PROBLEM STATEMENT - Set the material down again exactly, line by line, skipping each picture.

STORED DATA -

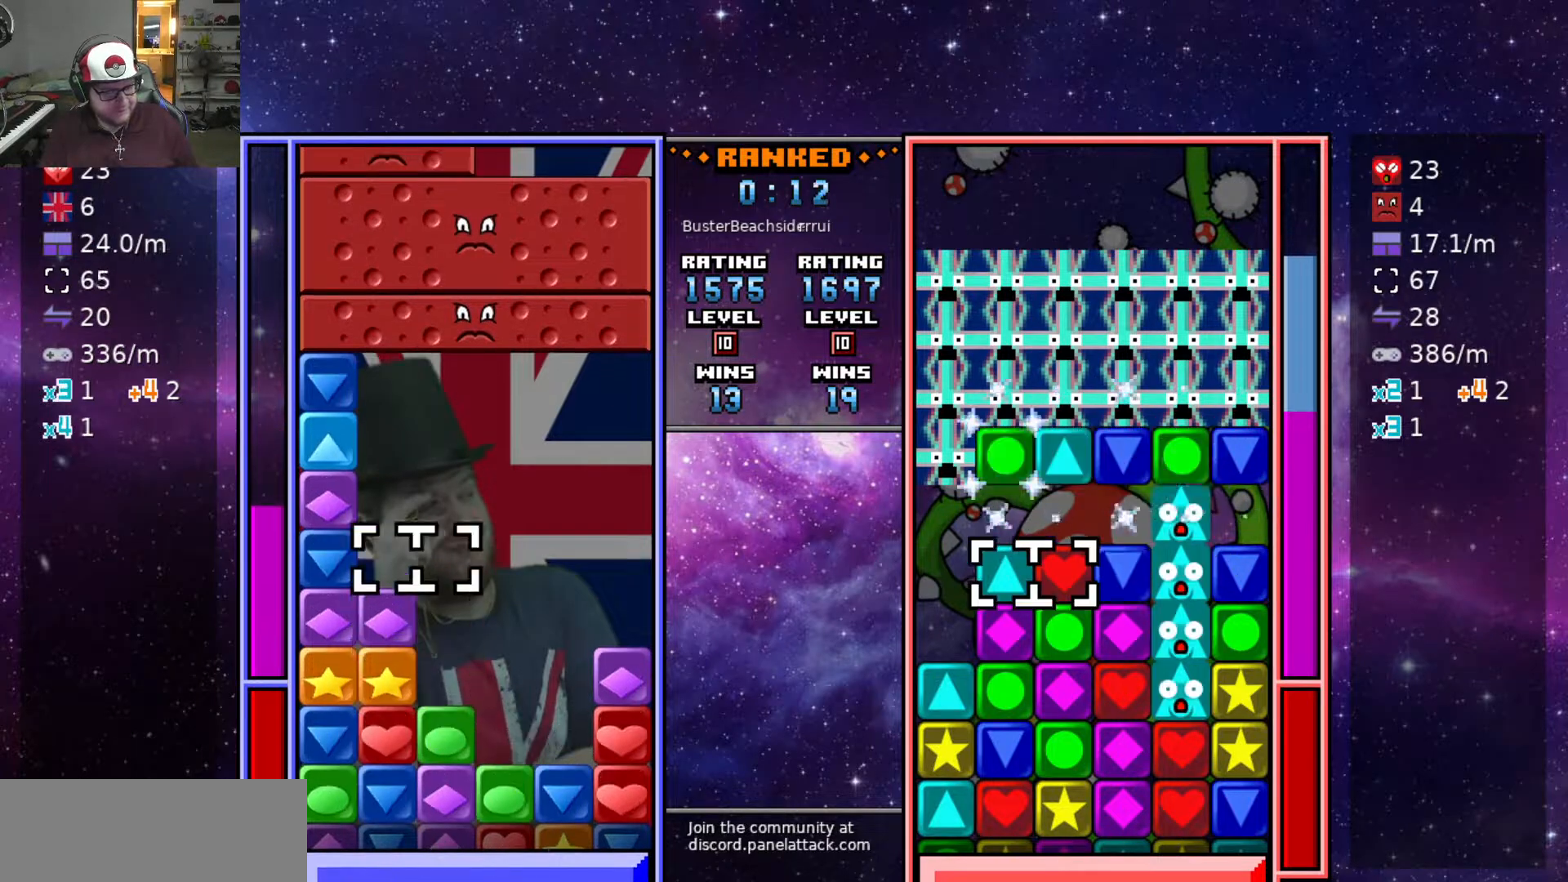
{"keys": [], "events": [[17, "w", "down"], [100, "a", "down"], [100, "w", "up"], [200, "swap2", "down"], [200, "w", "down"], [233, "a", "up"], [233, "w", "up"], [333, "swap2", "up"]]}
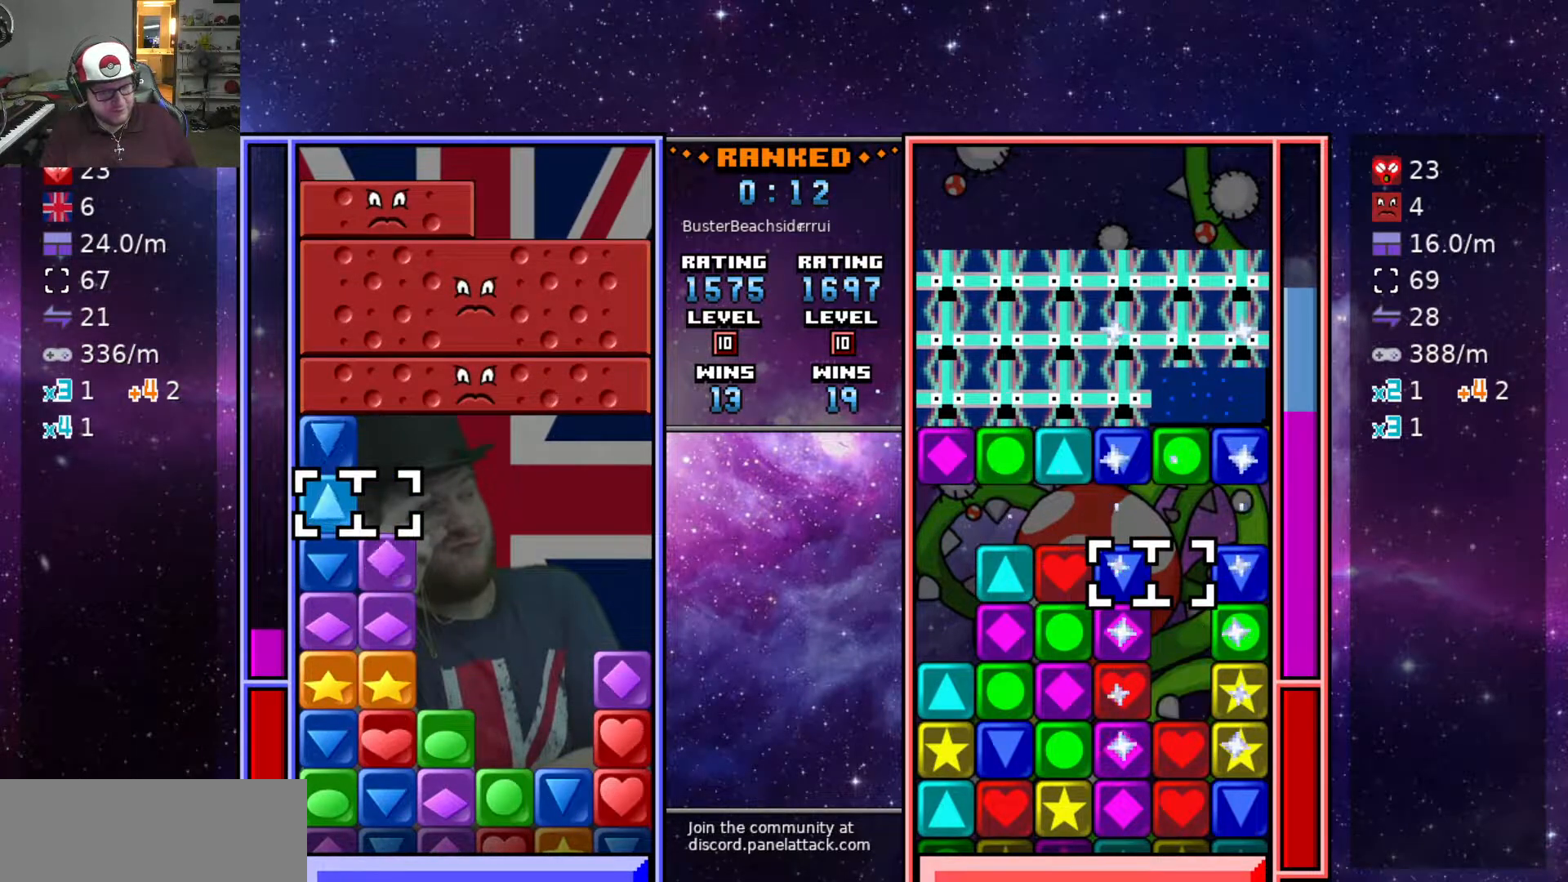
{"keys": ["a"], "events": [[250, "swap2", "down"], [350, "d", "down"], [350, "swap2", "up"], [400, "d", "up"], [400, "swap2", "down"], [450, "a", "down"], [500, "swap2", "up"]]}
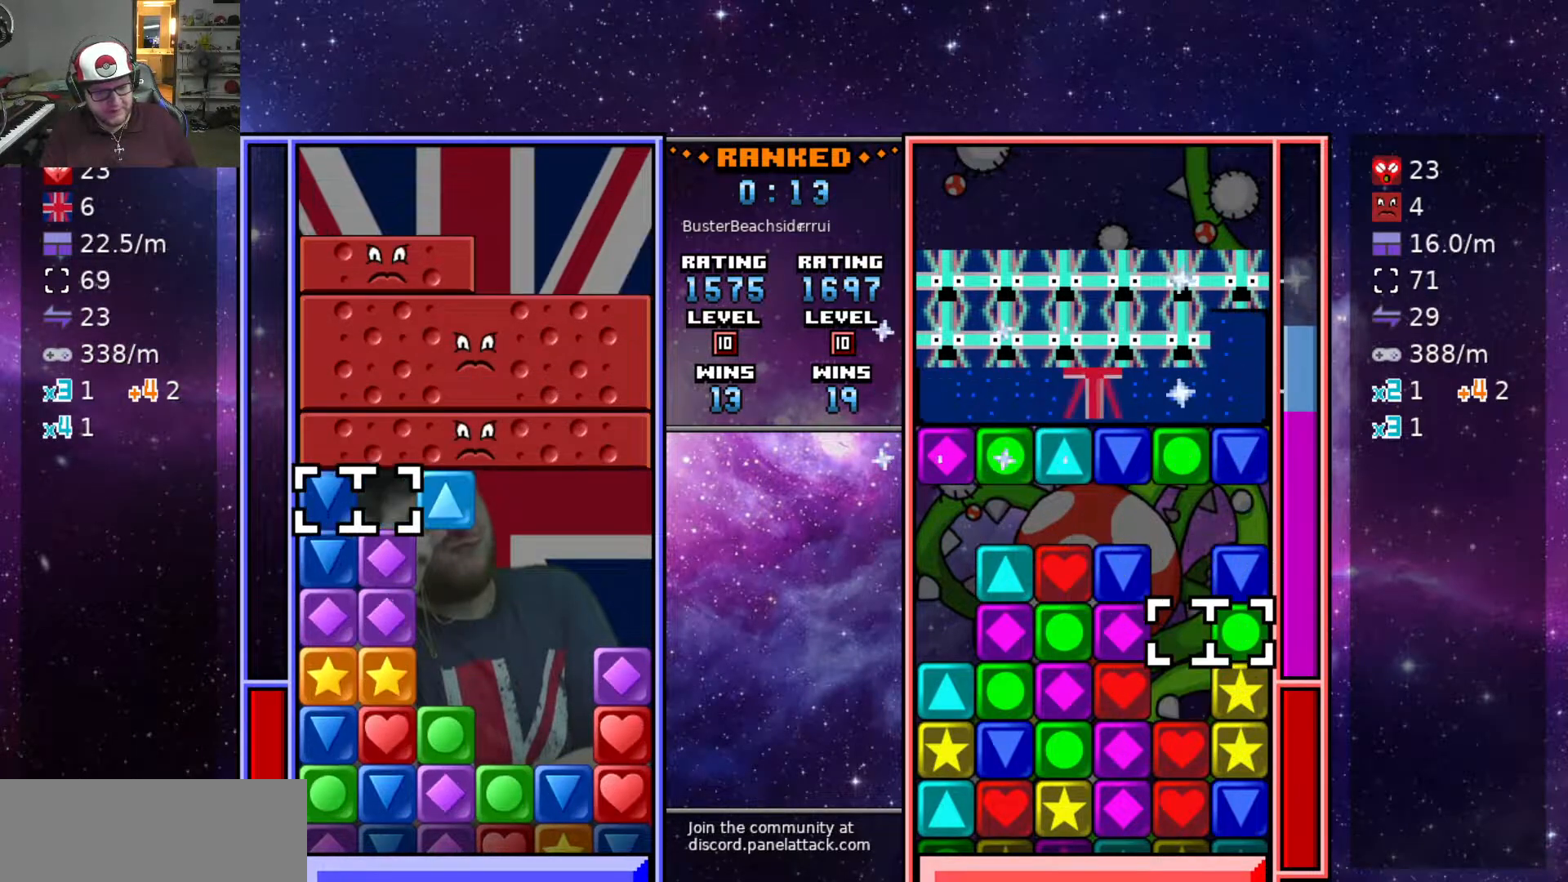
{"keys": [], "events": [[50, "s", "down"], [83, "a", "up"], [133, "d", "down"], [133, "s", "up"], [233, "d", "up"], [233, "swap2", "down"], [333, "a", "down"], [333, "swap2", "up"], [450, "a", "up"]]}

EXERCISE SOLUTION -
{"keys": [], "events": [[17, "w", "down"], [100, "a", "down"], [100, "w", "up"], [200, "swap2", "down"], [200, "w", "down"], [233, "a", "up"], [233, "w", "up"], [333, "swap2", "up"]]}
{"keys": ["a"], "events": [[250, "swap2", "down"], [350, "d", "down"], [350, "swap2", "up"], [400, "d", "up"], [400, "swap2", "down"], [450, "a", "down"], [500, "swap2", "up"]]}
{"keys": [], "events": [[50, "s", "down"], [83, "a", "up"], [133, "d", "down"], [133, "s", "up"], [233, "d", "up"], [233, "swap2", "down"], [333, "a", "down"], [333, "swap2", "up"], [450, "a", "up"]]}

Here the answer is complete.